This would be a great answer plus most box stores and lumber yards will cut sheet goods for you at no extra cost if you have a plan going in….........


----------



## Beginningwoodworker (May 5, 2008)

I thinking building double doors is a good idea.


----------



## 489tad (Feb 26, 2010)

Harley Davidson started in a 10' x 15' shop and look where they went! ( I went to the museum a couple of weeks ago.) I'm in a bay of a garage, sloped floor, most equipment is on wheels. If i cut a 8' long board I have open the refrigerator behind me to get it in the saw. If its a 4×8 sheet I have to move the frig or cut it someswhere else. I like the double door idea better. You can use the space above for storage.


----------



## derosa (Aug 21, 2010)

I would also push the idea of perhaps two sets of doors opposite each other. Mine is 21×21 and I run into trouble when dealing with 9-10' long boards from the mill. Just don't seem to have the clearance for setting it on and pushing it through. Doors would help a lot. Also, even though it is a shed, get 10' beams for better ceiling clearance.


----------



## helluvawreck (Jul 21, 2010)

Even two more feet would make a big difference. 16 ft works better than 14 ft and 18 ft works better than 16ft. Even 20ft x 20ft will be on the small side. However, you have to do what you can afford in the final analysis. Just try your best to squeeze the most out of your budget. You might design it so that you can add a shed type roof as an addition later on.


----------



## Beginningwoodworker (May 5, 2008)

Maybe!


----------



## JimDaddyO (Dec 20, 2009)

Not having a shop at all, I keep dreaming of a 14×20 shop in my backyard. The 12×12 leaky garden shed that I have now is both shop and storage, so the only way I can work is to drag the tools outside. This makes this time of year sad as I have to pack up for the winter. When you have nothing, even a small space that is out of the weather is an improvement.


----------



## Beginningwoodworker (May 5, 2008)

I've agree Jim.


----------



## Albert (Jul 28, 2008)

Figure out what you need, then triple it.


----------



## agallant (Jul 1, 2010)

I have a 14X18 shed/shop. I only keep my shop tools in it, no storage allowed. Like everyone else I wish I made it larger but you really only get to build it once so it is what I have. I did put double doors on it and I love them, it is great for getting things in and out of there.
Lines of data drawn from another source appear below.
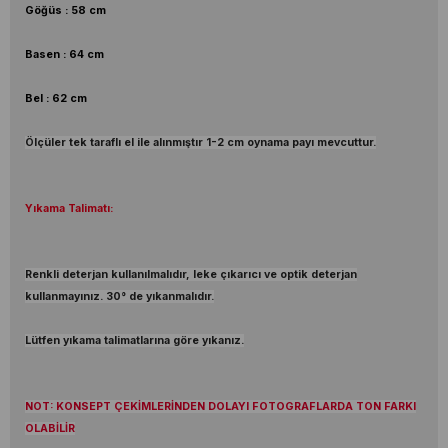
Göğüs : 58 cm
Basen : 64 cm
Bel : 62 cm
Ölçüler tek taraflı el ile alınmıştır 1-2 cm oynama payı mevcuttur.
Yıkama Talimatı:
Renkli deterjan kullanılmalıdır, leke çıkarıcı ve optik deterjan
kullanmayınız. 30° de yıkanmalıdır.
Lütfen yıkama talimatlarına göre yıkanız.
NOT: KONSEPT ÇEKİMLERİNDEN DOLAYI FOTOGRAFLARDA TON FARKI
OLABİLİR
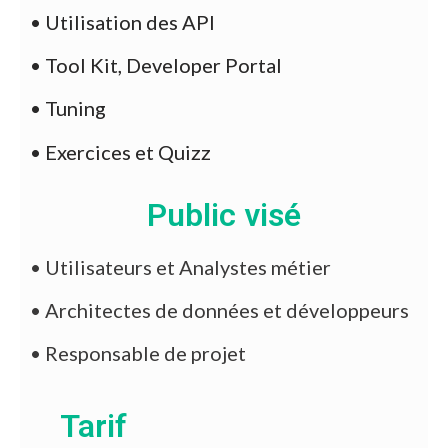
• Utilisation des API
• Tool Kit, Developer Portal
• Tuning
• Exercices et Quizz
Public visé
•
Utilisateurs et Analystes métier
•
Architectes de données et développeurs
•
Responsable de projet
Tarif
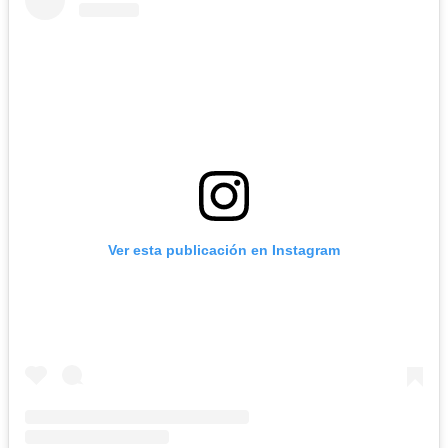
Ver esta publicación en Instagram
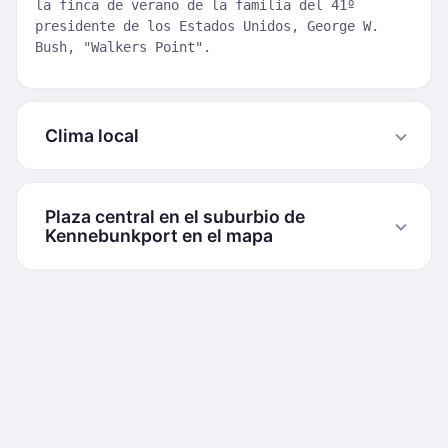
la finca de verano de la familia del 41º
presidente de los Estados Unidos, George W.
Bush, "Walkers Point".
Clima local
Plaza central en el suburbio de
Kennebunkport en el mapa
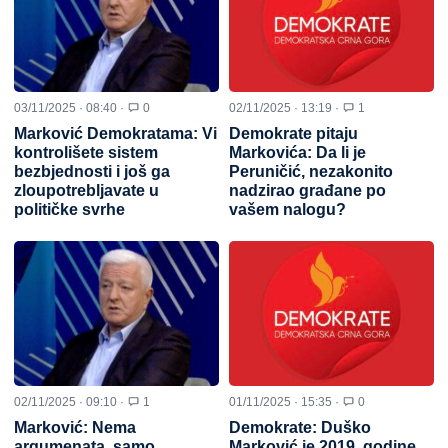
03/11/2025 · 08:40 ·
0
02/11/2025 · 13:19 ·
1
Marković Demokratama: Vi
Demokrate pitaju
kontrolišete sistem
Markovića: Da li je
bezbjednosti i još ga
Peruničić, nezakonito
zloupotrebljavate u
nadzirao građane po
političke svrhe
vašem nalogu?
02/11/2025 · 09:10 ·
1
01/11/2025 · 15:35 ·
0
Marković: Nema
Demokrate: Duško
argumenata, samo
Marković je 2019. godine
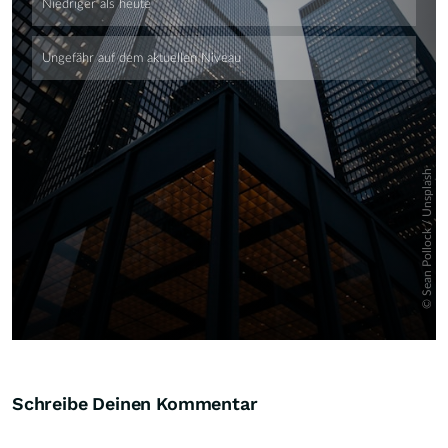
Skip
Schreibe Deinen Kommentar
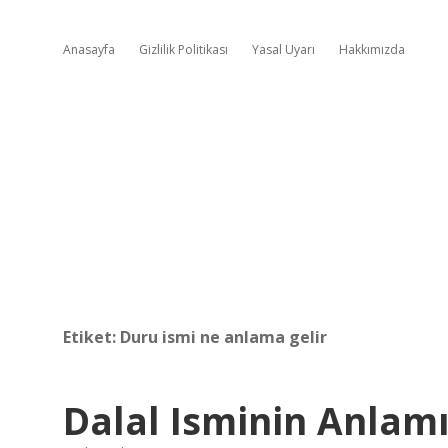
Anasayfa
Gizlilik Politikası
Yasal Uyarı
Hakkımızda
Etiket:
Duru ismi ne anlama gelir
Dalal Isminin Anlam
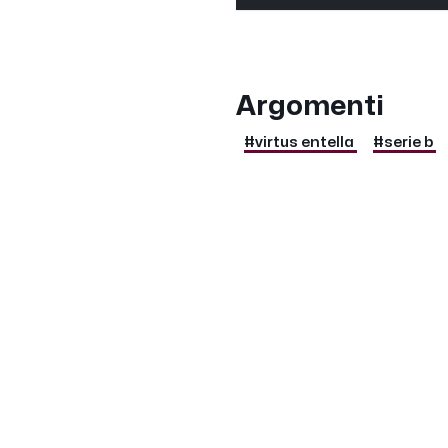
Argomenti
#virtus entella
#serie b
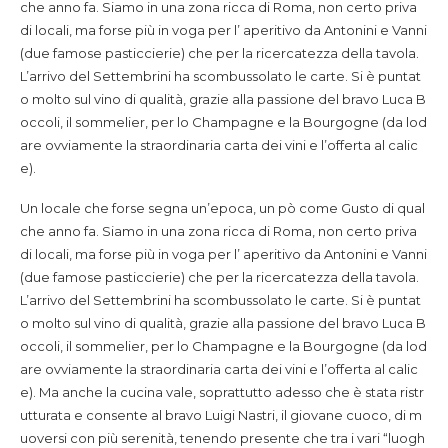
che anno fa. Siamo in una zona ricca di Roma, non certo priva
di locali, ma forse più in voga per l’ aperitivo da Antonini e Vanni
(due famose pasticcierie) che per la ricercatezza della tavola.
L’arrivo del Settembrini ha scombussolato le carte. Si è puntat
o molto sul vino di qualità, grazie alla passione del bravo Luca B
occoli, il sommelier, per lo Champagne e la Bourgogne (da lod
are ovviamente la straordinaria carta dei vini e l’offerta al calic
e).
Un locale che forse segna un’epoca, un pò come Gusto di qual
che anno fa. Siamo in una zona ricca di Roma, non certo priva
di locali, ma forse più in voga per l’ aperitivo da Antonini e Vanni
(due famose pasticcierie) che per la ricercatezza della tavola.
L’arrivo del Settembrini ha scombussolato le carte. Si è puntat
o molto sul vino di qualità, grazie alla passione del bravo Luca B
occoli, il sommelier, per lo Champagne e la Bourgogne (da lod
are ovviamente la straordinaria carta dei vini e l’offerta al calic
e).
Ma anche la cucina vale, soprattutto adesso che è stata ristr
utturata e consente al bravo Luigi Nastri, il giovane cuoco, di m
uoversi con più serenità, tenendo presente che tra i vari “luogh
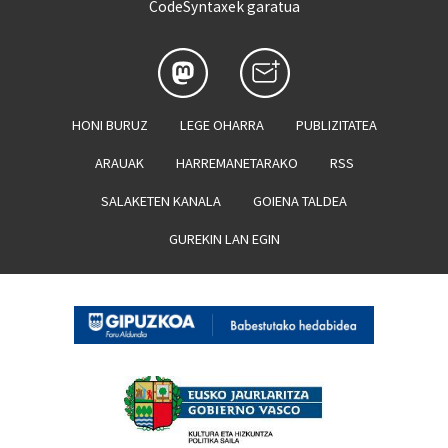
CodeSyntaxek garatua
HONI BURUZ
LEGE OHARRA
PUBLIZITATEA
ARAUAK
HARREMANETARAKO
RSS
SALAKETEN KANALA
GOIENA TALDEA
GUREKIN LAN EGIN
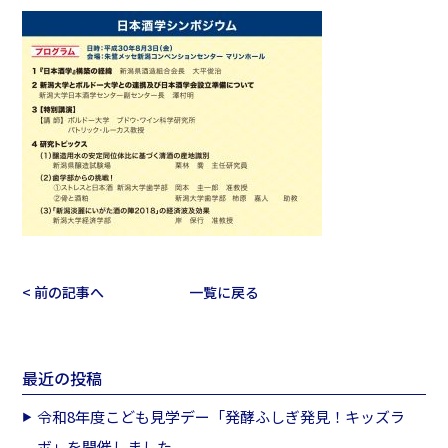
< 前の記事へ
一覧に戻る
最近の投稿
令和8年度こども見学デー「発酵ふしぎ発見！キッズラ
ボ」を開催しました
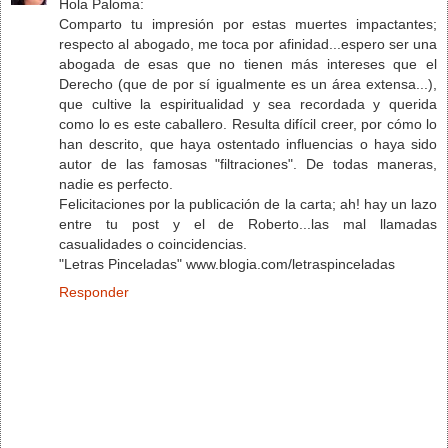
Hola Paloma:
Comparto tu impresión por estas muertes impactantes;
respecto al abogado, me toca por afinidad...espero ser una
abogada de esas que no tienen más intereses que el
Derecho (que de por sí igualmente es un área extensa...),
que cultive la espiritualidad y sea recordada y querida
como lo es este caballero. Resulta difícil creer, por cómo lo
han descrito, que haya ostentado influencias o haya sido
autor de las famosas "filtraciones". De todas maneras,
nadie es perfecto.
Felicitaciones por la publicación de la carta; ah! hay un lazo
entre tu post y el de Roberto...las mal llamadas
casualidades o coincidencias.
"Letras Pinceladas" www.blogia.com/letraspinceladas
Responder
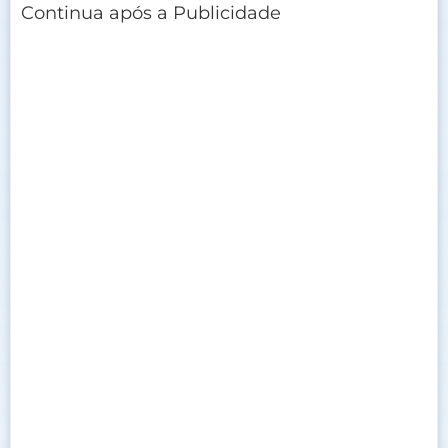
Continua após a Publicidade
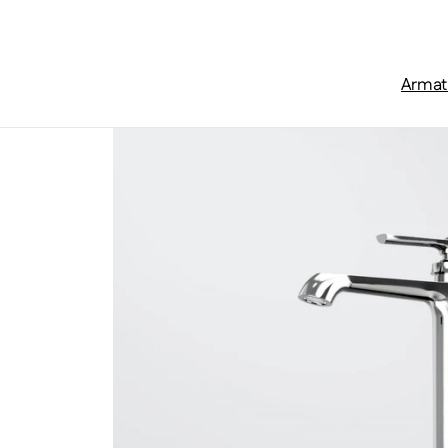
Zum Inhalt springen
Armat
Startseite
/
Serie 350
/
Serie 350 Waschtisch-Einhebelmisc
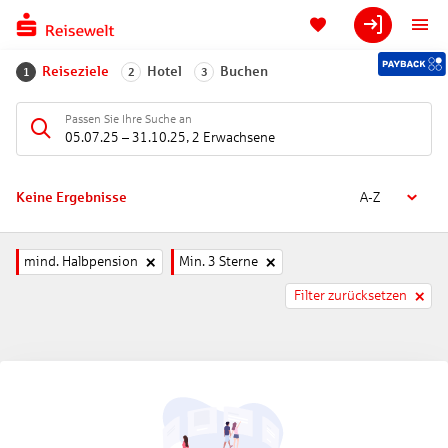
Reiseziele
Hotel
Buchen
1
2
3
Passen Sie Ihre Suche an
05.07.25
–
31.10.25
,
2 Erwachsene
Keine Ergebnisse
A-Z
mind. Halbpension
Min. 3 Sterne
Filter zurücksetzen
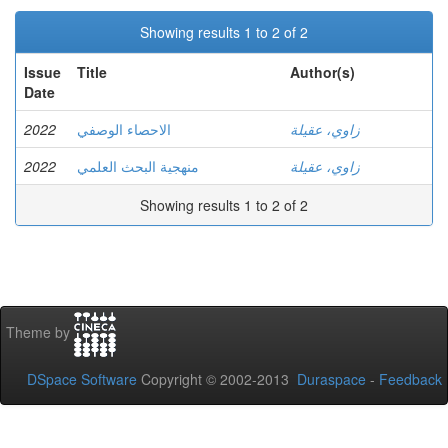
Showing results 1 to 2 of 2
Issue
Title
Author(s)
Date
2022
الاحصاء الوصفي
زاوي، عقيلة
2022
منهجية البحث العلمي
زاوي، عقيلة
Showing results 1 to 2 of 2
Theme by
DSpace Software
Copyright © 2002-2013
Duraspace
-
Feedback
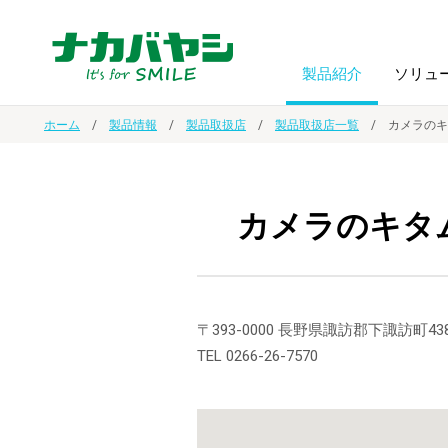
製品紹介
ソリュ
ホーム
製品情報
製品取扱店
製品取扱店一覧
カメラのキ
フォトフ
BPO
トップメッセージ
（ビジネス・プロセス・アウトソーシング）
アルバム
額縁
カメラのキタ
オーダー手帳・ノベルティ制作
IR情報
プリンタ用紙
ノート・
スマートフォン・
ドキュメントスキャニングサービス
サステナビリティ
〒393-0000 長野県諏訪郡下諏訪町438
ゲーム関
タブレット関連
TEL 0266-26-7570
導入事例
防災・
シルバー
セキュリティ用品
I have cut countless 4X8 sheets in the shop. I have to pull my saw in to the middle but I can do it. Most of the time though I will set up the saw horses outside and make rough cuts out there with the skill saw then clean them up on the TS. It's not ideal but it works.


----------



## helluvawreck (Jul 21, 2010)

*Jim* and *CJ*, I know the feeling. Up until 6 years ago I worked out of an open carport that is 18×18 but the cars used it also. I had an old antique wardrobe to hold my tools and I worked in the carport, driveway, or back yard. I finally enclosed it and shortly after I built a 7×9 storage room in one corner so my wife would have a place for her freezer and a little storage. Sooooo I essentially had about 3/4ths of the 18×18 sq ft room. Unfortunately I have to keep a center aisle clear because people have to go through my shop to the back door of the house which is not ideal. We have to do what we have to do. Hopefully you can strain your budget as much as you can and get the most you can to start with. I hope so. Good luck.

BTW, I'm hoping to build a storage shed near the shop that is at least 12×12 and this will really help. My other dream is to expand the shop out another 10 or 12 feet and work on the back of the yard so that our patio door can be the back door.


----------



## Beginningwoodworker (May 5, 2008)

Great ideas guys.


----------



## Grandpa (Jan 28, 2011)

Use French doors instead of an overhead door. They seal better and you can hang lights above them. I had a friend that built a small backyard shop. It was about 10' x ' 16'. He opened 2 windows if he needed to rip a long board. The French doors worked well for him also.


----------



## Beginningwoodworker (May 5, 2008)

Cool! I might build me some double doors.


----------



## Grandpa (Jan 28, 2011)

BTW he built an actual dog house and moved the air compressor out there.


----------



## Grandpa (Jan 28, 2011)

Well, I had a 20×30 and I moved. I built a 30×40 and then decided I needed more rooms so I added 20 feet to it and have a 30×60. I think we have become over indulgent…don't you?


----------



## JimDaddyO (Dec 20, 2009)

On doors. I agree that double, or french doors are the way to go for myself. That way there only needs to be one set of doors taking up wall space. Use just one for everyday walking in and out and have the option of opening up the second for the occasions you need to move something big.


----------



## agallant (Jul 1, 2010)

I have french doors on my shop. i got the interaoir ones at HD for $350, added some weather stripping and a transition and they have been fine. I really like how I can use one door to get in and out of the shop. I have my big roller tool box blocking the other but if I need to use it I can just roll the tool box out of the way.


----------



## Gregn (Mar 26, 2010)

I have a 12×30 shop and while theoretically I can break down sheet goods in the shop. It is very awkward to break down sheet goods by myself with everything that is in the shop. If I have someone to help handle the sheet goods I could break down the sheet goods safely. While I have a set of double doors I find it easier to just break down sheet goods outside first since I work alone. After making the first cut I find that I can break the rest down with no problems in the shop.


----------



## Grandpa (Jan 28, 2011)

*Dunno, but I can say that I'm a friggin slob and can't find any of my three benches.*

Meddling again?? LOL


----------



## Grandpa (Jan 28, 2011)

Someone mentioned building this shop so wallboard (sheetrock) fit in it. I would look at my exterior siding and build it so I had minimal waste on the outside sheeting and siding. The wallboard needs to fit but it is easily cut and cheaper than the exterior siding. What are you using for rafters? any waste there? those are the things I would look into. The floor is not too expensive if you need to make it 2 feet wider. All that material you are putting in the dumpster is a total waste. When I built my 20×30 workshop I took up all the real estate I could afford for it.


----------